原文抜粋:
::::
今週のみことば


4月13日


「ああ、物わかりのわるいガラテヤ人よ
十字架につけられたイエス・キリストが、あなたがたの目の前に描きだされたのに
いったい、だれがあなたがたを惑わしたのか
わたしは、ただこの一つの事を、あなたがたに聞いてみたい
あなたがたが御霊を受けたのは、律法を行ったからか、それとも、聞いて信じたからか
あなたがたは、そんなに物わかりがわるいのか
御霊で始めたのに、今になって肉で仕上げるというのか
あれほどの大きな経験をしたことは、むだであったのか
まさか、むだではあるまい
すると、あなたがたに御霊を賜い、力あるわざをあなたがたの間でなされたのは
律法を行ったからか、それとも、聞いて信じたからか
このように、アブラハムは『神を信じた。それによって彼は義と認められた』のである
だから、信仰による者こそアブラハムの子であることを、知るべきである」
(ガラテヤ人への手紙3章1‐7節)


イエスの福音を聞いて、その教えを信じ
洗礼と聖霊のバプテスマを受けてクリスチャンになったはずのガラテヤの人々は
そこに「割礼」という律法の教えが再び入ってきたために混乱していました

せっかくイエスの福音が伝えられ
正しい救いの中に入れられたのに
惑わされたガラテヤ人たちは
聖霊に導かれる歩みよりも、律法(おきて)を行うことで救われるという道へと
戻ろうとしていたのです

そこでパウロは「聞いて信じる信仰」について何度も説き
アブラハムの信仰を例にあげて語ります
アブラハムは旧約の律法を守る生き方をしていましたが
年老いた彼に子どもが与えられたのは
彼がその律法を忠実に守ったからではありません
アブラハムは、神が自分に対して子どもを与えると言った約束を信じ
それによって彼は神から正しい者として認められました
繰り返し言いますが
アブラハムは、律法を守ったから子どもが与えられたのではなく
神の言葉を聞いて信じたからこそ「義」とされたのです

「したがって、信仰は聞くことによるのであり
聞くことはキリストの言葉から来るのである」
::::
提供資料:
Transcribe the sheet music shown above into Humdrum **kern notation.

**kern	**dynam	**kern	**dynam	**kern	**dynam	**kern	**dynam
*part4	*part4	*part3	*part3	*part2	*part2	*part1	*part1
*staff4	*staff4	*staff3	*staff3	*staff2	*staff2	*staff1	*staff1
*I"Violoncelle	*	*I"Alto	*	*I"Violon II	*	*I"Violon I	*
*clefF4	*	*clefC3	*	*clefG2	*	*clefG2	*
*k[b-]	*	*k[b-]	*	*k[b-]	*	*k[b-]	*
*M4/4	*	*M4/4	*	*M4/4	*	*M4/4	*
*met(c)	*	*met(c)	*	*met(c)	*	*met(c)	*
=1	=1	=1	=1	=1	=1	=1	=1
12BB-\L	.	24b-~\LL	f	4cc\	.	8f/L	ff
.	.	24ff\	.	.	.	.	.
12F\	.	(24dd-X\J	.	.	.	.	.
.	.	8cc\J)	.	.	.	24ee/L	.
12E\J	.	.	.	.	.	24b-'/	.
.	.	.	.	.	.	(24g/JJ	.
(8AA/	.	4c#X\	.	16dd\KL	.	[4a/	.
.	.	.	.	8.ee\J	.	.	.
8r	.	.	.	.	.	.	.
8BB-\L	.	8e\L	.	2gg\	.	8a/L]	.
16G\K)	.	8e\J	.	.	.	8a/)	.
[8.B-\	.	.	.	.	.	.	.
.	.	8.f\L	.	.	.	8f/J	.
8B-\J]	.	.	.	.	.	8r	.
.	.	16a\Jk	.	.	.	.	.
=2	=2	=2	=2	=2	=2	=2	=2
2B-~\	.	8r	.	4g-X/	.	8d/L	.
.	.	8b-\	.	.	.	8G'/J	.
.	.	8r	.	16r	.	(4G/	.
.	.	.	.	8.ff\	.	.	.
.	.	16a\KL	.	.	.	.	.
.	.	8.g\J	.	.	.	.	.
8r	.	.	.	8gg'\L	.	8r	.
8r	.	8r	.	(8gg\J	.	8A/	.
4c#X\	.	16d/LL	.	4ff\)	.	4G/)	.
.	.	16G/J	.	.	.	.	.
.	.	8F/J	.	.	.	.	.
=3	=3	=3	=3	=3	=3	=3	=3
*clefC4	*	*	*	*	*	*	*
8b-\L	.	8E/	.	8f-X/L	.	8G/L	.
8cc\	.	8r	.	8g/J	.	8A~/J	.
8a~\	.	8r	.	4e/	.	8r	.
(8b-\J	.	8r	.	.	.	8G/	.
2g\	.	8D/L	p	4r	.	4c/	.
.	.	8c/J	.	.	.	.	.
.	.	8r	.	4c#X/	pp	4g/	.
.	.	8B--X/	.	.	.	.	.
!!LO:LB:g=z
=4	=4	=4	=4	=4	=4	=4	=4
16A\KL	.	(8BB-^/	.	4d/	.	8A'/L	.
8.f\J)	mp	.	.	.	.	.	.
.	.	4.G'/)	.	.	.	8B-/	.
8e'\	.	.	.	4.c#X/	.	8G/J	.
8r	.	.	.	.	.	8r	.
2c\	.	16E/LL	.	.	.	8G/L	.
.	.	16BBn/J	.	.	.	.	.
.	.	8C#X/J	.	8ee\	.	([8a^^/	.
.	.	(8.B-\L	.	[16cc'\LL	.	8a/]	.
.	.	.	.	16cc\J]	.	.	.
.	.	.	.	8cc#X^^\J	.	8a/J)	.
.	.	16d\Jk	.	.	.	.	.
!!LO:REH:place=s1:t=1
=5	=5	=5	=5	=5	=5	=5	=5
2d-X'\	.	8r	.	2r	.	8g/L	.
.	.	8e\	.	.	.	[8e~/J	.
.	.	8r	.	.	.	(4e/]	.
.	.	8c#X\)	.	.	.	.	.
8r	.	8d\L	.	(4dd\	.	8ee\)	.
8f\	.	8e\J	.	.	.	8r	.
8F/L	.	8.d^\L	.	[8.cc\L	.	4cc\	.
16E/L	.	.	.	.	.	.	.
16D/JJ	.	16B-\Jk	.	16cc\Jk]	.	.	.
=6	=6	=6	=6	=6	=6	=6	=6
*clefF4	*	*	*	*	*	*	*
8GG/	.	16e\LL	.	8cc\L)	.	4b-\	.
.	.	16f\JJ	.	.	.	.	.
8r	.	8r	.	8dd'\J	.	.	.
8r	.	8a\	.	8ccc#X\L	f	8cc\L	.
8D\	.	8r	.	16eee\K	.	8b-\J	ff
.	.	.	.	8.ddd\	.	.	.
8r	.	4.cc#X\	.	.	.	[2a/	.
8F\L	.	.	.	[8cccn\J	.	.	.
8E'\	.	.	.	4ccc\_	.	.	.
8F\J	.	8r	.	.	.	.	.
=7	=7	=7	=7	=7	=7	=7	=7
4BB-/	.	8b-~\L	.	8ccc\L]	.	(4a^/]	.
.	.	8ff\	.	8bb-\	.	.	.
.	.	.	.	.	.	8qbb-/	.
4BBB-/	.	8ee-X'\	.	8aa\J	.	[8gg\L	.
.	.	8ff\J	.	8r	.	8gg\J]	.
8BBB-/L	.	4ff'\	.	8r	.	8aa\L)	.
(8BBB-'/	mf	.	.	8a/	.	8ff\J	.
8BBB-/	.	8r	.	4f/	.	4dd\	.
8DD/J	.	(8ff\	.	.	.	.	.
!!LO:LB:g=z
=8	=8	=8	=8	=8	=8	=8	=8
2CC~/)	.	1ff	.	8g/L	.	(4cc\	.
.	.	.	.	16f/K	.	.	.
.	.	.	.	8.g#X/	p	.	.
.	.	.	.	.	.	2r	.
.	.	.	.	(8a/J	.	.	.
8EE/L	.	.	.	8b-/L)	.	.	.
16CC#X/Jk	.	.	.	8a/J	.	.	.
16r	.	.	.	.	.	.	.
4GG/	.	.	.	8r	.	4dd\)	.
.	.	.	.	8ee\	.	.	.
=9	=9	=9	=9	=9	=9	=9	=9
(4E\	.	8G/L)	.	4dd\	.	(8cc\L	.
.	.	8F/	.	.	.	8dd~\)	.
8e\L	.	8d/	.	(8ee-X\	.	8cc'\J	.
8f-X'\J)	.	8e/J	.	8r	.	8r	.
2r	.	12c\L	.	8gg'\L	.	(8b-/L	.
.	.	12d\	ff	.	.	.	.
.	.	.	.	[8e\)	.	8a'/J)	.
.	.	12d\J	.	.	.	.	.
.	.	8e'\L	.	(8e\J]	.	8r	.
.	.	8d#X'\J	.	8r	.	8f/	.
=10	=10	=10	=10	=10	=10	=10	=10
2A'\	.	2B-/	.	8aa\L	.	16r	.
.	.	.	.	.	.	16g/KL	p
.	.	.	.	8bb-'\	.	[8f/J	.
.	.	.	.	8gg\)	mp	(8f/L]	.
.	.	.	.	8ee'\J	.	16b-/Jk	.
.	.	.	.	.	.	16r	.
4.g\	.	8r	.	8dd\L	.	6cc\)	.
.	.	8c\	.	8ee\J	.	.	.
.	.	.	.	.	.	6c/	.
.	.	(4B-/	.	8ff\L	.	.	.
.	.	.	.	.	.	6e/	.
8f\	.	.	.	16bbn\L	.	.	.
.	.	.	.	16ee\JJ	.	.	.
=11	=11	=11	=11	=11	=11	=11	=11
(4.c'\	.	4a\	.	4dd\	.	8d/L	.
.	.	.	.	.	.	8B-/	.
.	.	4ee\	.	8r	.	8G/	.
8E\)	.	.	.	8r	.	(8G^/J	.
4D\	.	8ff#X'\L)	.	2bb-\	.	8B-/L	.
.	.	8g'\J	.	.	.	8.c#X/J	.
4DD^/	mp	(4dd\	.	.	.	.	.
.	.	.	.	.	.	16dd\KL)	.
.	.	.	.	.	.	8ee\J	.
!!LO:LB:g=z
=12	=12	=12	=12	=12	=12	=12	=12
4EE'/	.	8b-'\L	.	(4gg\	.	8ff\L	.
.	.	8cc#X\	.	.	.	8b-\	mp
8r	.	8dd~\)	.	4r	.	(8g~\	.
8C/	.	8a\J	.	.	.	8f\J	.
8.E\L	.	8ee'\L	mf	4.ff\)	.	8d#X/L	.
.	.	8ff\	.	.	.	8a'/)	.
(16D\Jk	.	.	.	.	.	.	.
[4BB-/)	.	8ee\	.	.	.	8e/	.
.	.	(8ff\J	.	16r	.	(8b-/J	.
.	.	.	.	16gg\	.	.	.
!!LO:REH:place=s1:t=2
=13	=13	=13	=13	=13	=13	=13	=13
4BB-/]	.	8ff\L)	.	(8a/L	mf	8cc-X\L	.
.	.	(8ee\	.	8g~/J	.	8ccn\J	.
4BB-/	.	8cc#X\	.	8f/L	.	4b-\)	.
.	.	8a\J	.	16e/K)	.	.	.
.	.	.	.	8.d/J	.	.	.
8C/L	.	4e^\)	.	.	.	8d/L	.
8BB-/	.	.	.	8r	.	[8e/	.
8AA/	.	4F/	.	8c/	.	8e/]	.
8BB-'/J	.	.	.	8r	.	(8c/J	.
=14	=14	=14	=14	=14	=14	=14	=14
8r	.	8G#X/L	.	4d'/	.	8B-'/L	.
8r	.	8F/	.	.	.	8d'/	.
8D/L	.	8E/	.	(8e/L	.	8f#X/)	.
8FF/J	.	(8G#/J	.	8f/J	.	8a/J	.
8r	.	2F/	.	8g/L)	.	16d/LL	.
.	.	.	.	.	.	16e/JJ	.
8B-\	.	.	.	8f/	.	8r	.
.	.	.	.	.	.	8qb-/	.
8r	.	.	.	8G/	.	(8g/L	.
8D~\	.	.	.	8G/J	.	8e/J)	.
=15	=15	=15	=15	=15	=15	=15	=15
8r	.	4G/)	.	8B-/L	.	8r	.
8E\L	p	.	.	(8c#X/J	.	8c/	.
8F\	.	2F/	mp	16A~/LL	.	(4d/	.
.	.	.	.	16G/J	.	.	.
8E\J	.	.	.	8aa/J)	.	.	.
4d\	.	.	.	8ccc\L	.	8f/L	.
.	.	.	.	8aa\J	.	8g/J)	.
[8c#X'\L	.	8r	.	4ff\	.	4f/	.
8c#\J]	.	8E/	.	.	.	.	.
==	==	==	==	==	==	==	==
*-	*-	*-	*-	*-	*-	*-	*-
::::
課題の指示: 抜粋のうち「そこでパウロは」で始まる段落を、主な事実を残したまま箇条書きで短く書き直してください。 資料は抜粋とは別個のものです。

解答:
- パウロは「聞いて信じる信仰」について何度も説き、アブラハムの信仰を例にあげる。
- アブラハムは旧約の律法を守る生き方をしていた。
- 年老いた彼に子どもが与えられたのは、律法を忠実に守ったからではない。
- 子どもを与えるという神の約束を聞いて信じたことで、彼は神から正しい者(「義」)と認められた。